Posted: March 10th, 2012 2:17 PM

Kelly, instead of thinking the facts are wrong, do you know the facts are wrong as being fact? If you do know, then state it as fact.

Q from Oak Park  

Posted: March 10th, 2012 2:14 PM

justthefacts, the richer you are the more important you know the benefits of making a profit from a fundraiser. It's less income people who really want to do what is needed and will be fully giving of the project.

Jassen Strokosch from Oak Park, Illinois  

Posted: March 10th, 2012 2:08 PM

@Kelly, The district has set aside $2.5M towards outdoor improvements to be used across the entire district. How those funds will distributed has yet to be determined pending the completion of a needs analysis. The Irving project, which has applied for a number of grants and other funding sources, has asked for some commitment from the District because many such grants require a level of matching from the project owner. Also, it is important to keep in mind that $3.2M is the total for the entire project. The 'gap' is much smaller when you look at this project in phases, which is how it has always been planned. @whatever, the age of the playground is just one factor. Holmes will be getting a new playground regardless of what happens at Irving, they are not mutually exclusive project. The Irving project is a true master plan and the playground represents only a portion of it. @Done, from the beginning, this project has always moved forward with the intention of finding significant funding from sources other than our local taxing bodies. We have been very upfront with the D97 board and others that we know they don't have the funds to do everything that we would like to see done and hence why many volunteers have worked so hard to apply for many large grants, find other foundations and private sector funding sources that will make this project happen. While there are always those that will complain about any project, we believe this project is a great model for how citizens can work in a private/public partnership to get something done, without simply adding the burden to the local tax payers. I would encourage anyone to check out the website to learn more or send us an email and we would be happy to discuss it further.
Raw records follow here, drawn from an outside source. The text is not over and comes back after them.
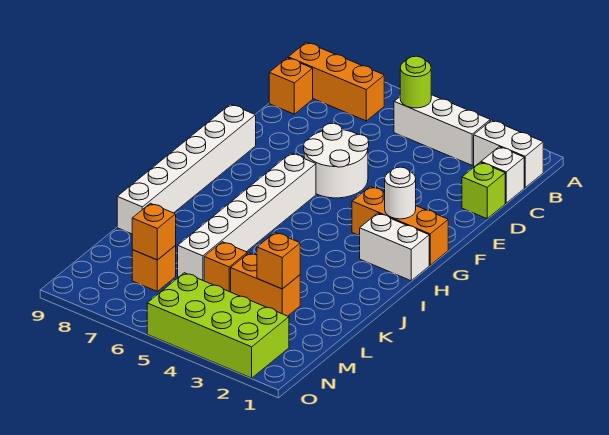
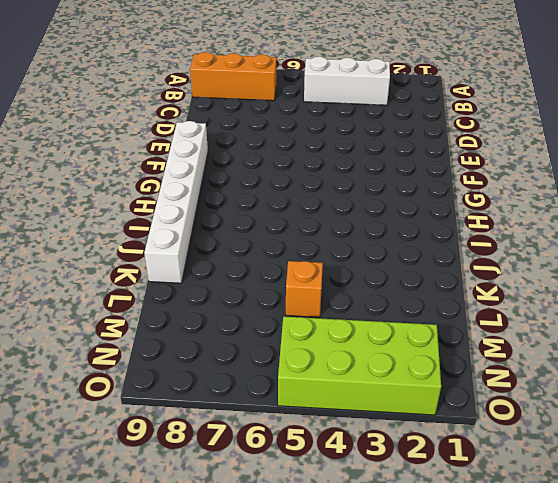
none -> white 1x2 brick [474,120,543,188]
none -> white 1x1 brick [481,147,524,203]
none -> orange 1x1 brick [269,58,313,114]

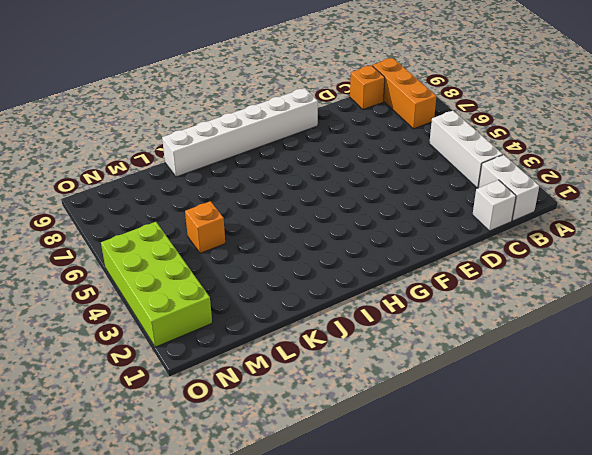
none -> lime 1x1 brick [462,162,505,219]
none -> white 2x2 round brick [304,123,369,198]
none -> orange 1x3 brick [352,187,448,265]

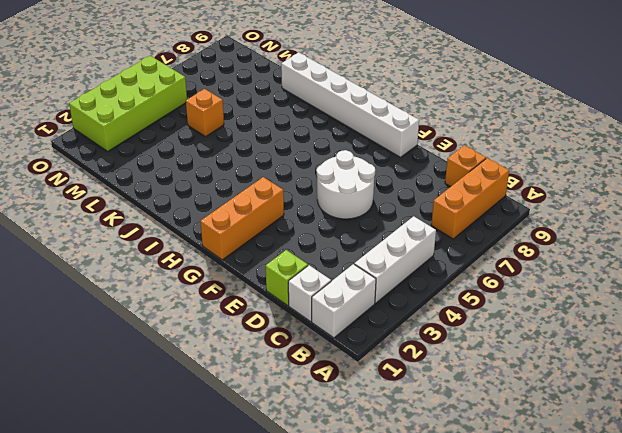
none -> white 1x6 brick [178,153,316,281]
none -> white 1x2 brick [360,213,429,281]
none -> orange 1x2 brick [231,253,300,316]

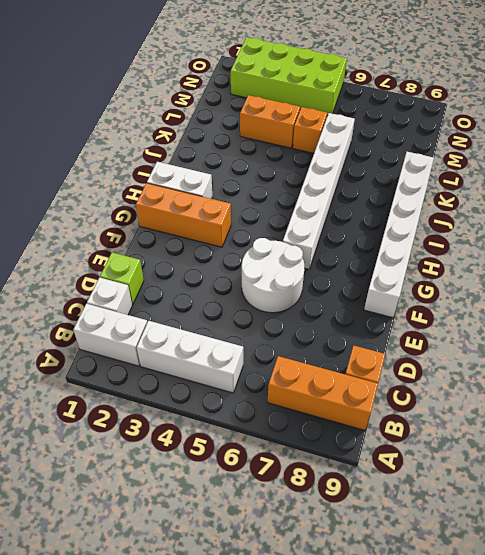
none -> orange 1x1 brick [132,246,176,291]
none -> lime 1x1 round brick [400,56,431,108]
none -> white 1x1 round brick [385,167,416,219]

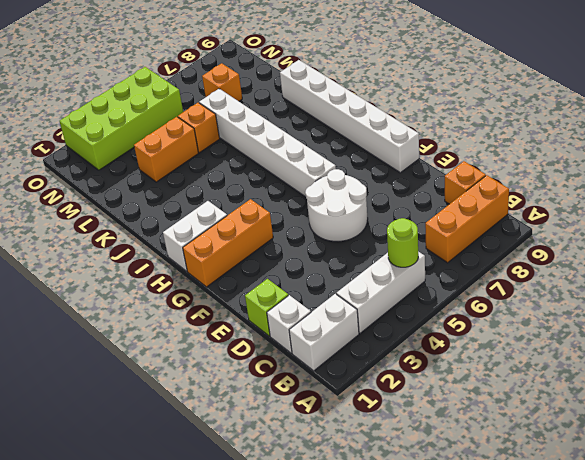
none -> white 1x1 round brick [385,167,416,219]
none -> orange 1x1 brick [257,232,300,289]
none -> orange 1x1 brick [132,203,176,260]

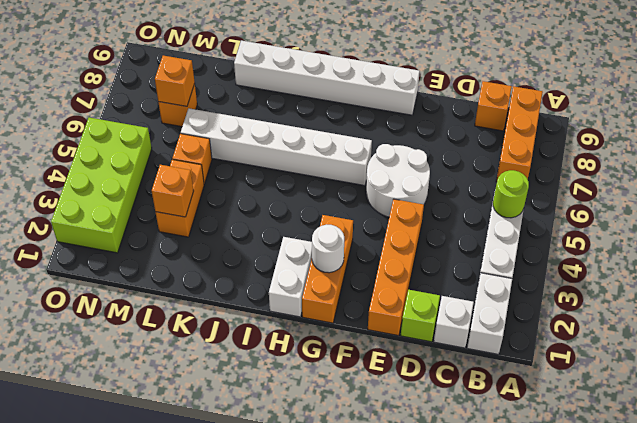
orange 1x4 brick [368,199,424,336] -> none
Posted: March 10th, 2012 8:56 AM

I appreciate that you are publicizing this fundraising event, but I think you have your facts wrong. As I understand it, D97 set aside $500,000 for all schoolyards, not just Irving. Suggesting that D97 has set aside $500,000 makes the "gap" seem much smaller than it is. As you say, the cost is 3.25 million and 50,000 has been raised.


Posted: March 9th, 2012 8:04 PM

Oldest playground in OP is Holmes (north OP) but it looks like the attention/funds will be awarded to Irving. It's not because it is the oldest and we all knew it was blacktop when we bought our homes, but because we are the parents who were instrumental in getting the referendum passed. Booyah!


Posted: March 9th, 2012 7:30 PM

If it were a North Oak Park school there would have been a full fundraising effort quietly in place for months. Those same residents with the higher taxes would have rallied and raised the necessary funds without media.

Done from Oak Park  

Posted: March 9th, 2012 1:25 PM

I don't know the whole story behind this, but good for them. While we read comments from those who live in Oak Park about what a travesty this project is with taxpayer money, here's a restaurant - albeit with OP owners and possibly Irving residents - that will donate to the cause. I'd be willing to bet that if a north OP school had the same issue, we'd have already started work on the project. And maybe with bricks and heated sidewalks.